恶性肿瘤细胞往往呈浸润性生长,与正常组织呈犬牙交错状。尽可能切除零星分布的肿瘤病灶,同时避免对邻近正常组织过度切除造成负面影响是外科医生面临的巨大挑战。此外,生长在大血管、不可再生神经或是具有重要功能器官周围微小肿瘤,往往难以通过手术刀直接切除。因此,能够对微小病灶准确示踪并及时消融的诊疗一体化探针具有重要的临床意义。
与正常细胞溶酶体(pHlys 4.5-6.0)相比,肿瘤细胞高浸润、高侵袭和高转移特征导致其溶酶体内液往往具有更强的酸性(pHlys 3.8-4.7)。根据此特征,复旦大学药学院李聪教授课题组张静烨同学制备了一类基于七甲川花箐染料的近红外荧光/光热pH逆向双响应探针。该探针在生理酸性条件下,所吸收能量主要以近红外荧光形式释放;然而在中性或弱碱性环境中,能量主要以热的形式释放。通过精准调控其pKa值(4.6),该探针荧光信号只在癌细胞溶酶体酸性环境中开启,实现癌细胞的选择性示踪。同时,该探针还可以进入癌细胞线粒体,其弱碱性环境使探针光热效应最大化,导致线粒体膜通透性改变,诱导癌细胞凋亡/坏死。溶酶体pH异常是肿瘤细胞的普遍特征,该类诊疗一体化探针可较少受到肿瘤基因类型和表型影响,对影像引导的术中肿瘤切除和具有重要意义。
(A)探针选择性示踪并光热消除肿瘤细胞;(B&C)探针pH逆向双响应近红外荧光和光热信号
该研究成果最近发表于《Chemical Science》杂志。相关动物实验正在进行中。
http://pubs.rsc.org/en/content/articlelanding/2014/SC/C6SC00221H#!divAbstract
原文标题:
Selective imaging and cancer cell death via pH switchable near-infrared fluorescence and photothermal effects
摘要:
Accurately locating and eradicating sporadically distributed cancer cells whilst minimizing damage to adjacent normal tissues is vital in image-guided tumor ablation. In this work, we developed four heptamethine cyanine based theranostic probes, IR1–4, that demonstrated unique pH switchable near-infrared (NIR) fluorescence and photothermal efficiency. While their fluorescence quantum yields increased up to 1020-fold upon acidification from pH 7.4 to 2.4, their photothermal efficiencies decreased up to 7.1-fold concomitantly. Theoretical calculations showed that protonation of the probes in acidic environment increased the orbital energy gaps and reduced the intramolecular charge transfer efficiency, resulting in the conversion of absorbed light energy to NIR fluorescence instead of hyperthermia. Substitutions at the terminal indole of the probes fine-tuned their pKafluo values to a narrow physiological pH range of 4.0–5.3. IR2, with pKafluo of 4.6, not only specifically illuminated cancer cells by sensing their more acidic lysosomal lumen, but also selectively ablated cancer cells via its maximized photothermal effects in the alkaline mitochondrial matrix. As far as we are aware, these probes not only offer the highest physiological acidity triggered NIR fluorescence enhancement as small molecules, but are also the first to specifically visualize and eradicate cancer cells by sensing their altered pHs in cellular organelles. Considering that the disordered pH in organelle lumen is a common characteristic of cancer cells, these theranostic probes hold the promise to be applied in image-guided tumor ablation over a wide range of tumor subtypes.

++++++

§ **练习 1**:
按引文段落所述,肿瘤细胞溶酶体内液的pH范围是多少?
§ **练习 2**:
把引文段落从“恶性肿瘤细胞往往呈浸润性生长”起一直到“志。相关动物实验正在进行中。”为止的全部内容照录出来。

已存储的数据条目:
++++++

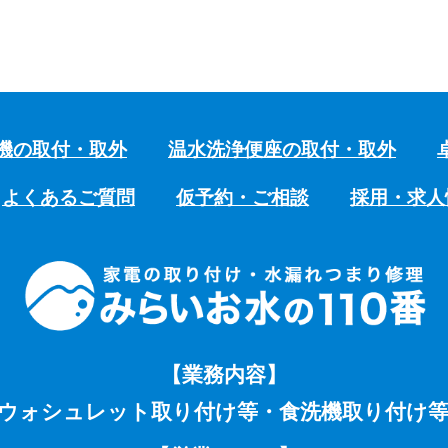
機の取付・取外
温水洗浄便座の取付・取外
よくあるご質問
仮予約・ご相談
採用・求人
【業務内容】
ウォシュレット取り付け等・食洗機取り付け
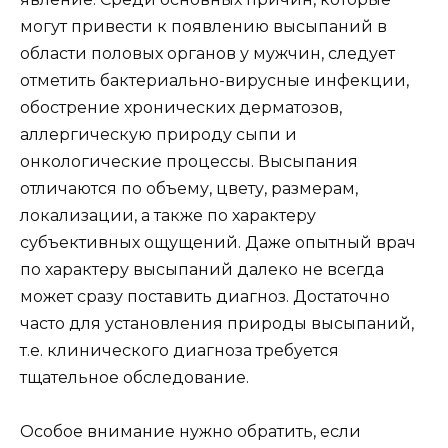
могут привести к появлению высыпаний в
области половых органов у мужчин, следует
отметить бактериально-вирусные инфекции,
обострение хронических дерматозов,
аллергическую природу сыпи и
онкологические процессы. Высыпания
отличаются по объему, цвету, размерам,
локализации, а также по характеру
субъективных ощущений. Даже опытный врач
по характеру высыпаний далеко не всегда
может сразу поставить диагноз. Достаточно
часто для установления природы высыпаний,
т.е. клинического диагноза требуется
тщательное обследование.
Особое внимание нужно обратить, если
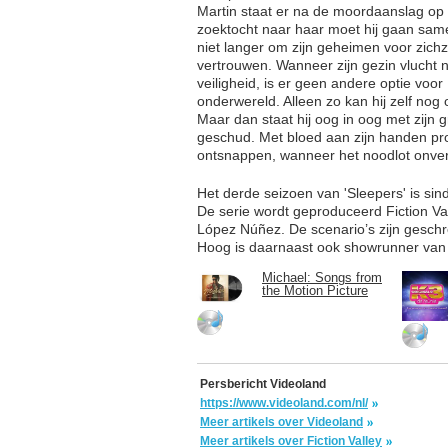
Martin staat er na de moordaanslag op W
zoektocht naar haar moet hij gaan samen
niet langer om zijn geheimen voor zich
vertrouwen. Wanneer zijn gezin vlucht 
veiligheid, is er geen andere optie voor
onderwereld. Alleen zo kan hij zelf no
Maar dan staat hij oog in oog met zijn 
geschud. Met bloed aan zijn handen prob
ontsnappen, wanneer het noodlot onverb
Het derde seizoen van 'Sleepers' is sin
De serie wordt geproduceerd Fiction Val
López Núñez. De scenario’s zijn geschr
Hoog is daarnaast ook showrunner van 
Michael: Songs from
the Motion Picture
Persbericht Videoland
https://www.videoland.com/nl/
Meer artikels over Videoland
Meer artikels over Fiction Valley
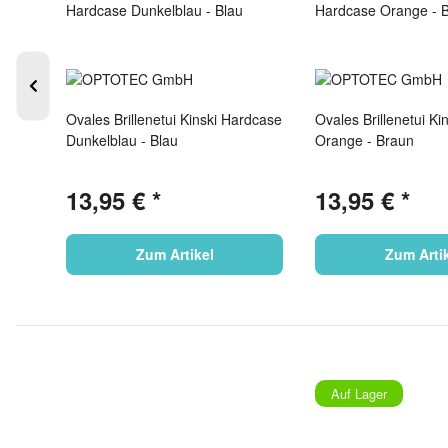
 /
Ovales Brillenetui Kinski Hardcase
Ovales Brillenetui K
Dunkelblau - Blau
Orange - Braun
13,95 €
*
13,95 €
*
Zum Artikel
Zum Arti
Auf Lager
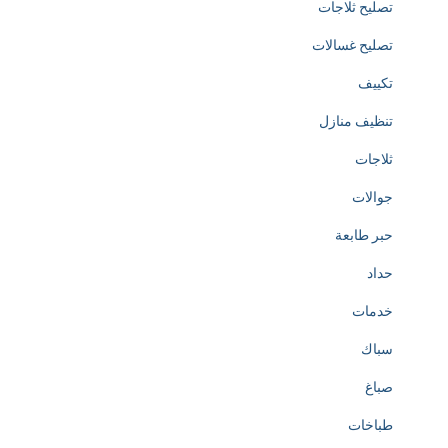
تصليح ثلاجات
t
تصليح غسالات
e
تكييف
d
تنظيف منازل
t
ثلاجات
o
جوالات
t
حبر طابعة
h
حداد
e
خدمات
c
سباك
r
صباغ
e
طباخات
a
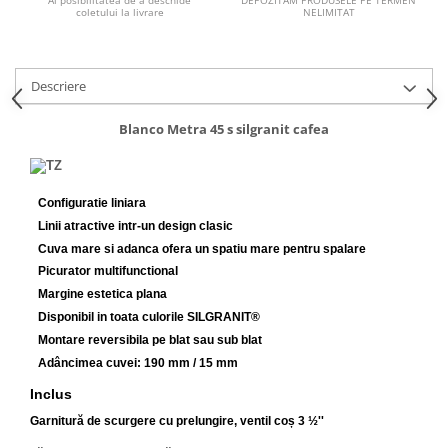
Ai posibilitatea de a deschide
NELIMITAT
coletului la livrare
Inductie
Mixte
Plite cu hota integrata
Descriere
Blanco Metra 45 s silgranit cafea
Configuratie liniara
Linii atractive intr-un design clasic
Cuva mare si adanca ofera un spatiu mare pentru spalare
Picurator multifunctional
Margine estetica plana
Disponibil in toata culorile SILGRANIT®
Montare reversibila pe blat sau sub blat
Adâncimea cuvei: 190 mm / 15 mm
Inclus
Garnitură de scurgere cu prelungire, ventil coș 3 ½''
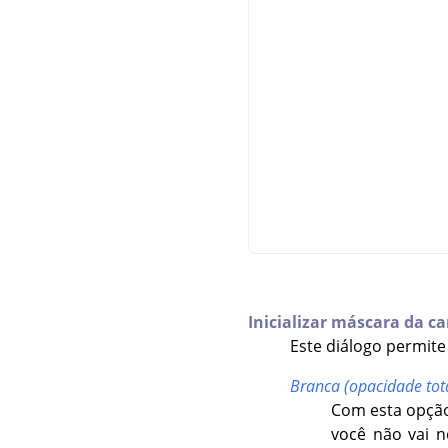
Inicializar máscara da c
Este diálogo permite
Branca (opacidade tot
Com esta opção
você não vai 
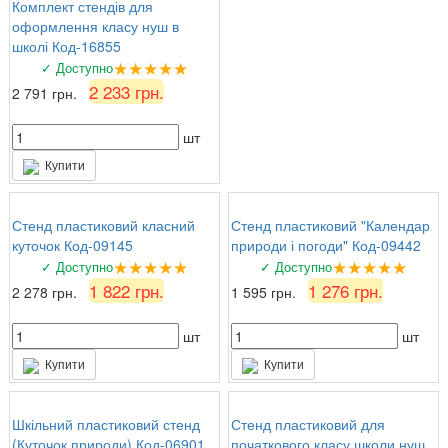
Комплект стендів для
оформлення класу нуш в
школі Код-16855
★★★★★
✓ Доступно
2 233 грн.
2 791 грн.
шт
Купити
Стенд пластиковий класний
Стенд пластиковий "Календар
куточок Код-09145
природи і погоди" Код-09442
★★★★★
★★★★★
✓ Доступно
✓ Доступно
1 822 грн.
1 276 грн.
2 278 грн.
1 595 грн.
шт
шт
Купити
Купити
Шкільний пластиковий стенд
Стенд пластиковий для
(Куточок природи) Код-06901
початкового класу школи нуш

++++++

§ **书面回答 1**:
3.8-4.7

§ **书面回答 2**:
恶性肿瘤细胞往往呈浸润性生长,与正常组织呈犬牙交错状。尽可能切除零星分布的肿瘤病灶,同时避免对邻近正常组织过度切除造成负面影响是外科医生面临的巨大挑战。此外,生长在大血管、不可再生神经或是具有重要功能器官周围微小肿瘤,往往难以通过手术刀直接切除。因此,能够对微小病灶准确示踪并及时消融的诊疗一体化探针具有重要的临床意义。
与正常细胞溶酶体(pHlys 4.5-6.0)相比,肿瘤细胞高浸润、高侵袭和高转移特征导致其溶酶体内液往往具有更强的酸性(pHlys 3.8-4.7)。根据此特征,复旦大学药学院李聪教授课题组张静烨同学制备了一类基于七甲川花箐染料的近红外荧光/光热pH逆向双响应探针。该探针在生理酸性条件下,所吸收能量主要以近红外荧光形式释放;然而在中性或弱碱性环境中,能量主要以热的形式释放。通过精准调控其pKa值(4.6),该探针荧光信号只在癌细胞溶酶体酸性环境中开启,实现癌细胞的选择性示踪。同时,该探针还可以进入癌细胞线粒体,其弱碱性环境使探针光热效应最大化,导致线粒体膜通透性改变,诱导癌细胞凋亡/坏死。溶酶体pH异常是肿瘤细胞的普遍特征,该类诊疗一体化探针可较少受到肿瘤基因类型和表型影响,对影像引导的术中肿瘤切除和具有重要意义。
(A)探针选择性示踪并光热消除肿瘤细胞;(B&C)探针pH逆向双响应近红外荧光和光热信号
该研究成果最近发表于《Chemical Science》杂志。相关动物实验正在进行中。